Após quarenta minutos suando frio, Norman logrou pousar a nave. Satisfeito, pediu:

– Coloque fenômenos atmosféricos aleatórios. – Deu uma risada muito divertida e continuou. – Preciso aumentar o grau de complexidade.

Na terceira tentativa, o comandante pousou a nave e não errou mais. Então, passaram para a decolagem mais uma vez, mas Norman sofria com isso.

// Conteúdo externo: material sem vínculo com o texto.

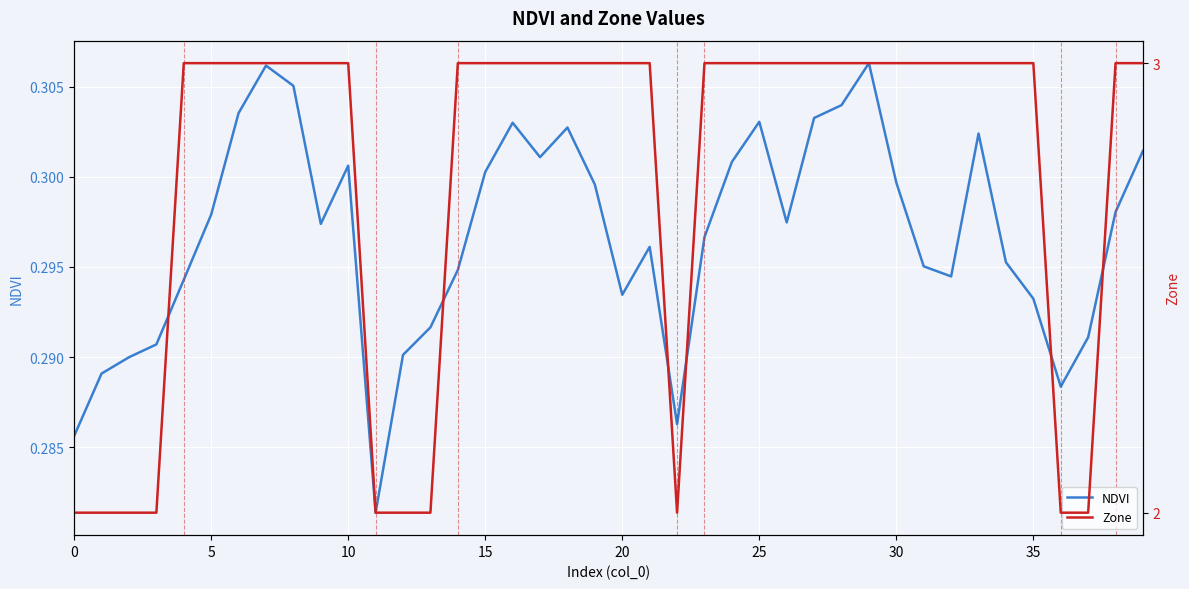

True or false: Zone and NDVI intersect in this chart.

False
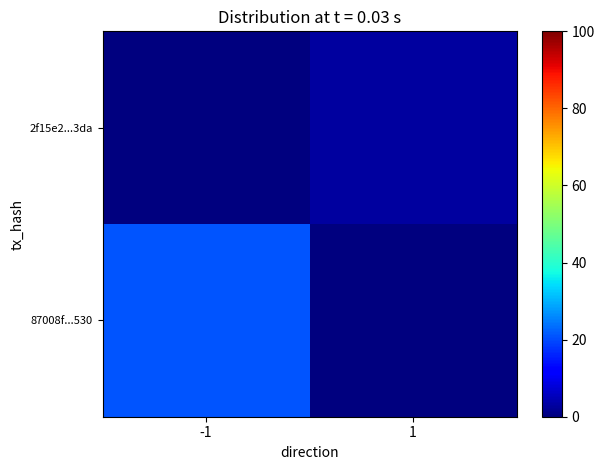

Reading left to right, list all the values displayed in this chart.

87008f...530: -1=21	1=0
2f15e2...3da: -1=0	1=3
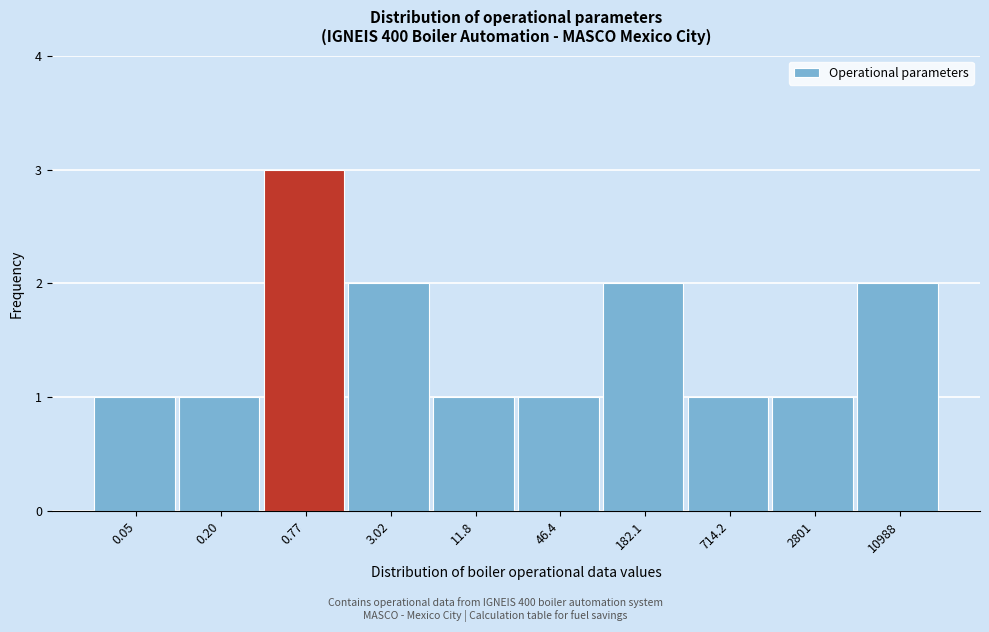

Reading right to left, list all the values displayed in this chart.

2	1	1	2	1	1	2	3	1	1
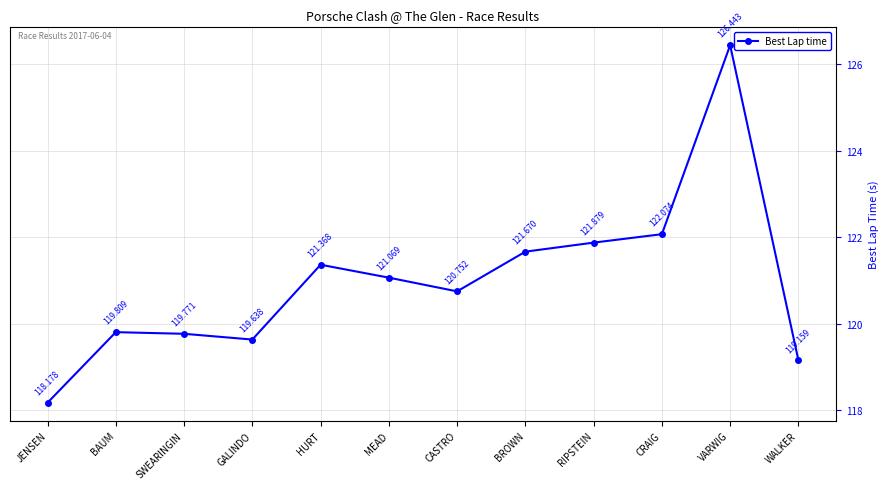

What is the label of the 8th point from the left?

BROWN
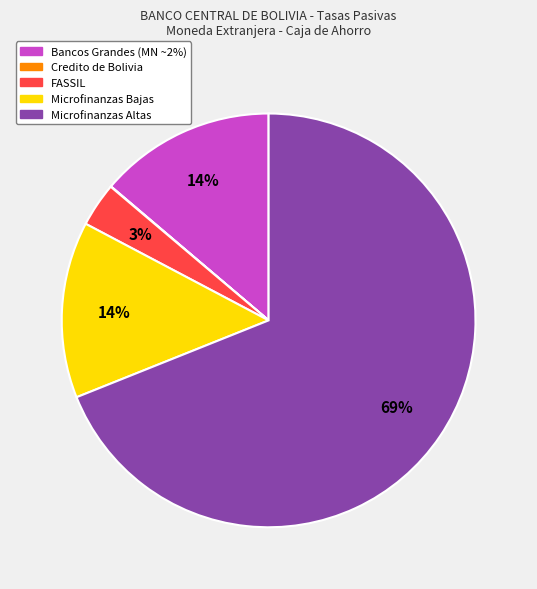

Which category has the biggest portion of the pie?

Microfinanzas Altas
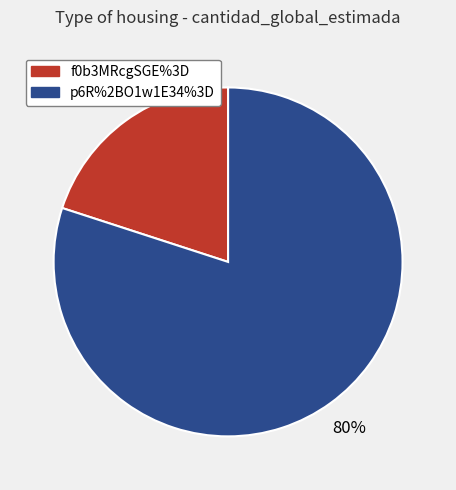

The p6R%2BO1w1E34%3D slice represents 73% of the pie. True or false?

False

Levou quatro dias para conseguir e exultou, Pedro disse:

– Está pronto, vamos descer naquele mundo e pegar mais trinta toneladas daquele treco.

– Tá maluco? – perguntou o piloto, assustado. – Acabei de acertar a primeira vez. Ainda preciso de adquirir prática.

– Não, não precisa – afirmou Pedro. – Eu programei o simulador para considerar a estrutura da nave setenta e cinco por cento mais frágil. Você teria conseguido desde a quarta tentativa.

– Por que fez isso? – perguntou o comandante, aborrecido.

– Porque a decolagem é muito crítica – explicou o jovem. – Assim, ficou mais preparado.

– Obrigado, Pedro, obrigado – estendeu a mão, satisfeito. Após, Norman perguntou. – Tem certeza de que conseguirei?

– Mas é claro que sim. Eu não arriscaria a minha vida e da Luana se não estivesse certo disso.